In Springsteen on Broadway, Bruce Springsteen accomplishes what few people — artists or otherwise — can: He distills his life’s work down to a cogent, two-hour narrative. That’s no small feat for a man whose career has already spanned half a century and has been shaped by a challenging childhood and an ongoing battle with depression.

At its core, the show is about “Growin’ Up,” a song that conveniently appears on the Boss' first LP, Greetings From Asbury Park, N.J. and kicks off the show, and how he’s learned “to live with what he can’t rise above,” as he later put it on “Tunnel of Love,” from his 1987 album of the same name.

He traces his roots — familial, geographic and musical — at once with broad strokes and discerning detail, addressing several great ironies of his life and career: Songs about speeding away like “Thunder Road,” “Born to Run” and “Racing in the Street,” for example, were written by a man who didn’t obtain a driver’s license until well into his twenties and who now lives a few miles from his hometown. Like so many Jersey shore grifters before him, Springsteen considers himself a fraud, one of two ideas that bookend the show. After speaking early on of the church down the block that his mom dragged him and his sister to every time the bells chimed for weddings and funerals, the lapsed Catholic closes the show with a prayer, as well what is perhaps the closest thing to a prayer for himself and his fans: his classic 1975 song "Born to Run."

But most telling in this tale is how his parents’ disparate personalities influenced his trajectory. Even though he writes so vividly about blue-collar workers and an indefatigable work ethic, Springsteen has never held a normal job. So where did it all come from? His parents. He famously feuded with his father, who suffered from an undiagnosed mental illness, well into adulthood, but it was his father’s language, uniform and dreams that Springsteen adopted in his own work. Always close with his mother -- a proud working woman who never complained, could talk to anyone and radiated optimism — he’s struggled to live up to these qualities all his life.

These stories begin as soon as he steps into the spotlight, in what at first feels too stiff and too scripted for such a spontaneous performer. But he quickly warms up, and it becomes a casual conversation; yes, he expects audience response, even on Broadway — “Okay, go crazy,” he says when he sits down to play “Tenth Avenue Freeze-Out” on the piano — but not too much. In contrast to performances on The Ghost of Tom Joad tour, which was playfully dubbed the “Shut the F--- Up” tour after a few less-than-genteel requests for silence, he now pauses, raises a hand to the audience and teases “I got this!” when they begin clapping along to "Dancing in the Dark."

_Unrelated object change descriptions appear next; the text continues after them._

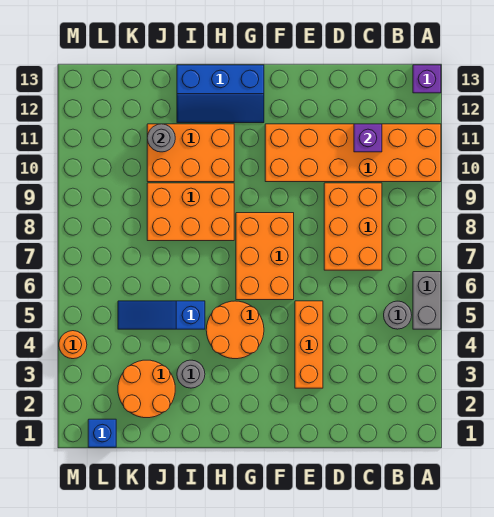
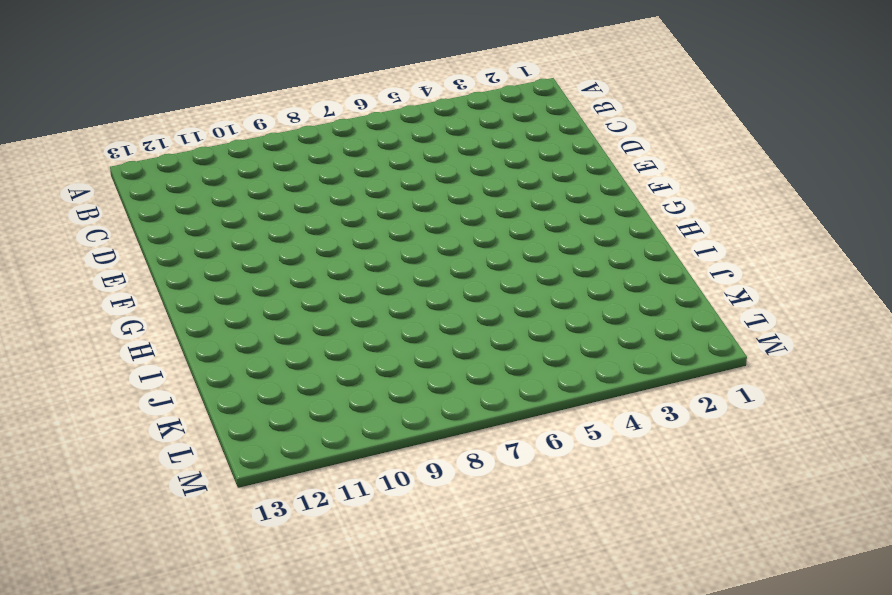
none -> grey brick A5:A6 level 1
none -> orange brick A10:F11 level 1
none -> purple brick A13 level 1

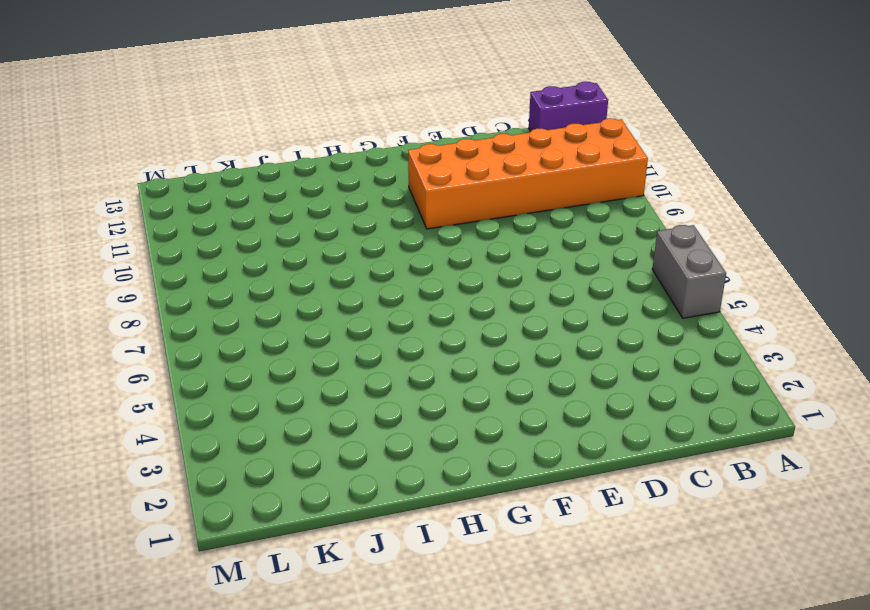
purple brick A13:B13 level 1 -> purple brick A13 level 1
none -> grey round brick B5 level 1
none -> orange brick C7:D9 level 1
none -> orange brick E3:E5 level 1

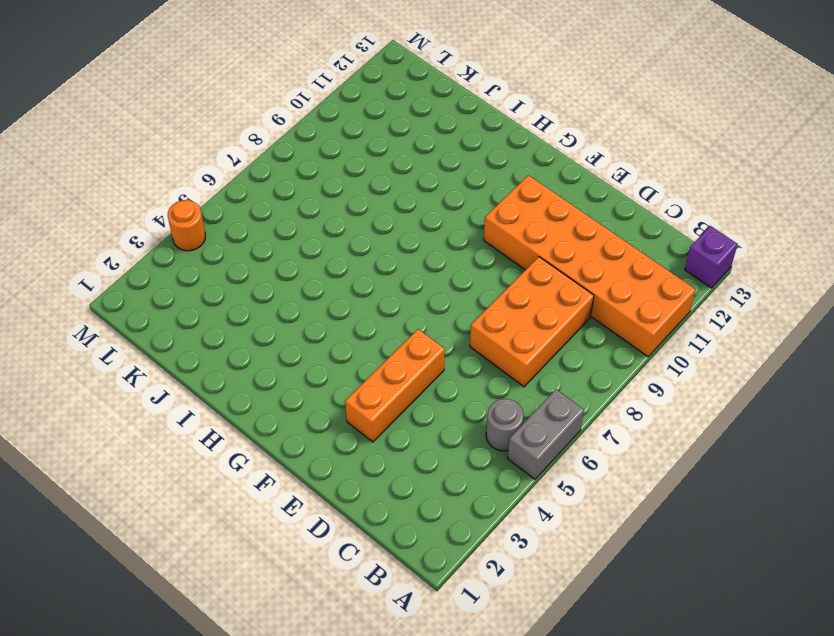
none -> orange brick F6:G8 level 1
none -> orange round brick G4:H5 level 1
none -> blue slope G12:I13 level 1 top 13

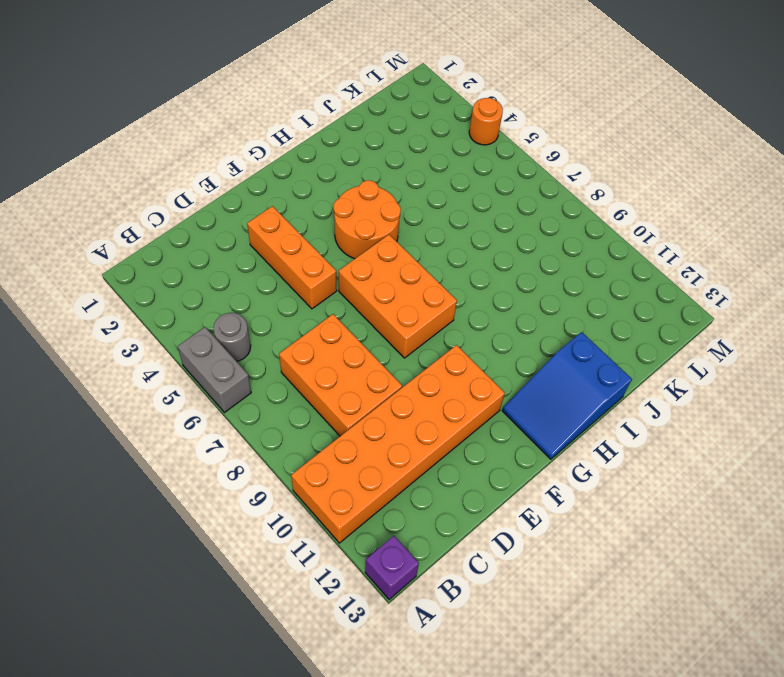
blue slope G12:I13 level 1 top I -> blue slope G12:I13 level 1 top 13
none -> orange brick H8:J9 level 1
none -> orange brick H10:J11 level 1
none -> grey round brick I3 level 1

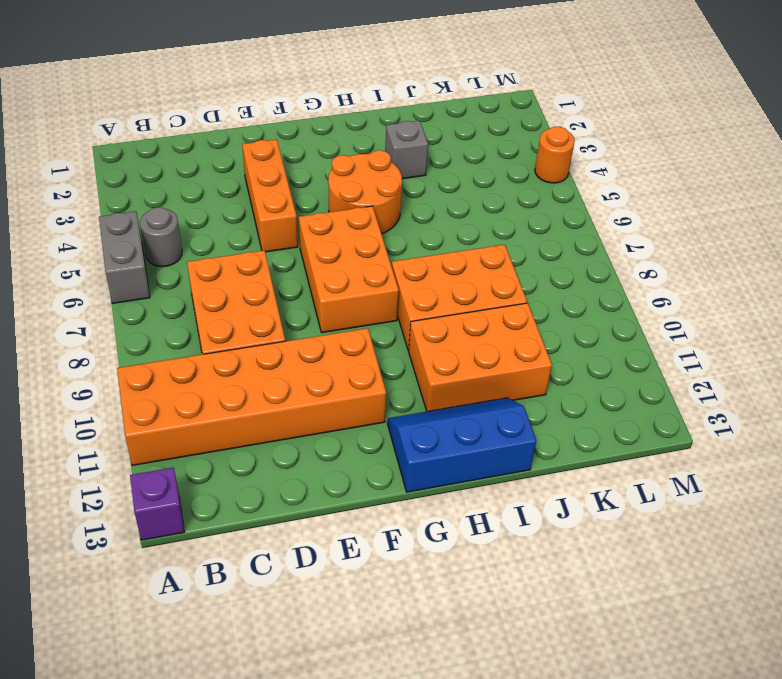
grey brick I3 level 1 -> grey round brick I3 level 1
none -> blue slope I5:K5 level 1 top I
none -> orange round brick J2:K3 level 1
none -> blue brick L1 level 1

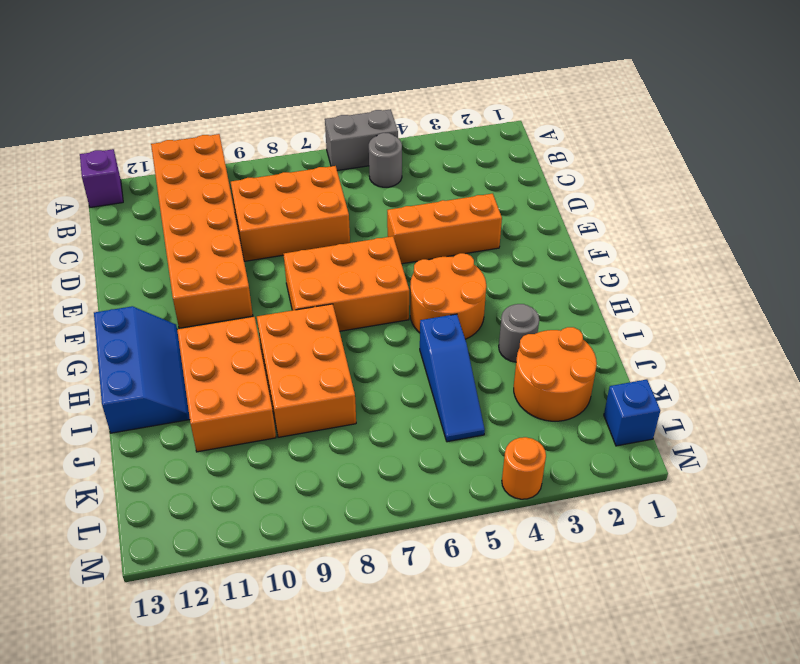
none -> purple brick C11 level 2
none -> grey round brick J11 level 2

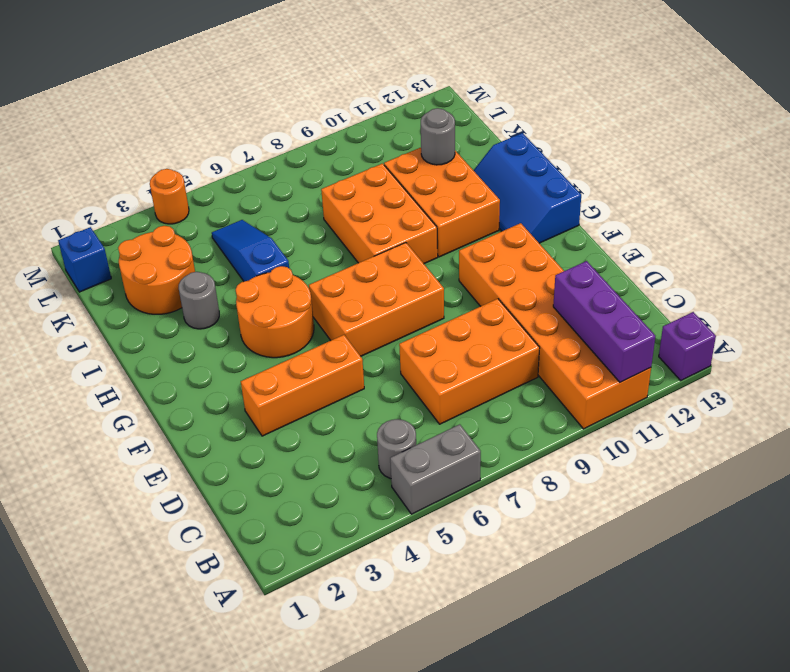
purple brick A11:C11 level 2 -> purple brick C11 level 2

Though he boomerangs between microphones — standing with his guitar or sitting at the piano — they are superfluous. He often continues his narrative, uninterrupted, as he walks from one to the other, and fans don’t miss a beat in the 975-seat Walter Kerr Theatre. It feels like an intimate gesture. The audience can hear each breath Springsteen takes, and every strum of his guitar, leading to a distinct desire for the detail-obsessed fans among us to shout “pick!” the way a young Springsteen yelled “stick” in The Promise: The Making of Darkness on the Edge of Town each time he heard E Street drummer Max Weinberg’s stick hit the canvas.

Of course, most of the work for the show was done long before it was even conceived. Much of its monologue is taken directly from his bestselling 2016 memoir Born to Run, and many of its acute insights undoubtedly stem from decades of therapy. Hardcore Springsteen fans already know the tales, whether verbatim or more generally, contained in this four-month Broadway run, and its songs are among his biggest hits and most autobiographical. But his life story is not the focus, except in how it has colored his work. He spends more time and attention talking about Clarence Clemons, the E Street Band’s late sax player, than he does his wife and bandmate, Patti Scialfa, who joins him onstage for two songs.

But make no mistake, the show is for the fans. The performance rests on the audience’s prior knowledge and — let’s admit it — adulation. It assumes much of the audience is has already devoured as much as they can of Springsteen's output and is there to grab whatever additional morsels they can. At least once he mentions “the book,” without establishing that he wrote one, and later includes Terry Magovern in a list of dearly departed friends, family and bandmates. Longtime fans will know the name — Springsteen’s friend-turned-personal assistant, who died in 2007 — but they are the same people who can identify Springsteen’s guitar tech, Kevin Buell, on the street.

Using Springsteen’s own math -- he says the magic of a rock 'n' roll band happens when 1+1= 3 -- Springsteen on Broadway, with its known stories and well-worn songs, is greater than the sum of its parts.